It's a bit off-putting. However, I think this is to be expected from Dodge. More bespoke cars like the AMGs, BMWs, Astons and other more exotics tend to spend far more attention to detail and cost on things like this. Dodge reuses the same general interior, sans center steering wheel, headrests, and air conditioner vent badges for all cars in their lineup. Exterior look is also very similar. We with trained eyes know the differences between an R/T widebody and a Super Stock. Most of the public doesn't because they're pretty close (minus the hood and front fascia).
Most of the upper end segment of cars that have things like unique infotainment treatment and similar levels of model representation don't have what I call the "common" problem. That brand recognition problem is the fact that AMG GT Coupes and similar other cars don't have a "common" model in their lineup the way the Challenger and Chargers, Mustangs, and Camaros do. There is no lower performance entry level affordable level of car in these bespoke lineups. In the domestic pony/muscle car market, most of them have 4cyl turbo cars as their base models with V6s in the midrange and an assortment of V8 trims at the upper end. Dodge is odd in that it doesn't have a 4cyl, a base V6, and a plethora of 4 different V8 trims. The majority of these auto makers sell far more I4 and V6 cars. As such, they have multiple models with the most numerous being their lower end models. Thus, for cost savings, they tend to focus their specialty items for this general market. The difference really between Dodge and say, Mercedes is that Dodge develops with a "good enough" mindset on interior attention to detail while Mercedes AMG develops with exclusivity in mind. Such things are far more expensive and they don't have a budget vehicle in that price segment, so they have to go the extra mile to satisfy their premium clients.

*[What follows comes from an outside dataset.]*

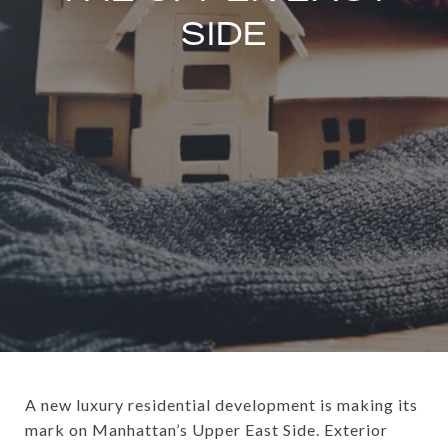
SIDE
A new luxury residential development is making its
mark on Manhattan’s Upper East Side. Exterior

6.2L Dodge cars of all types are a small portion of the overall sales. They're highly recognizable cars built up from the lower tier cars. It may be a bit sad to say, but the reason our cars exist is to primarily help Dodge sell SXTs, R/Ts, and Scat Packs. Dodge does a little here and there to try and separate the HCs from the lower trims, but in the end, they're still just an evolution of that lower trim line. It saves money to not redesign things. Thus, they can part together a Hellcat from the budget bin as it were and slap on a few stick-on items to make it look different. Bespoke AMGs are built from the ground up as personalized, unique performance machines complete with accurate model representation in the infotainment system. Sure, this could likely be easily done in UConnect, but it's just one of a long list of other cost savings options built into the development of the HC. Ford's GT500 shares a similar issue in that 90% of that car's interior and exterior is found on the EcoBoost. So, Dodge isn't an outlier. Domestic halo trim cars are used to sell lower trim cars. They all use cost cutting, and fine details are often one of the first things cut out.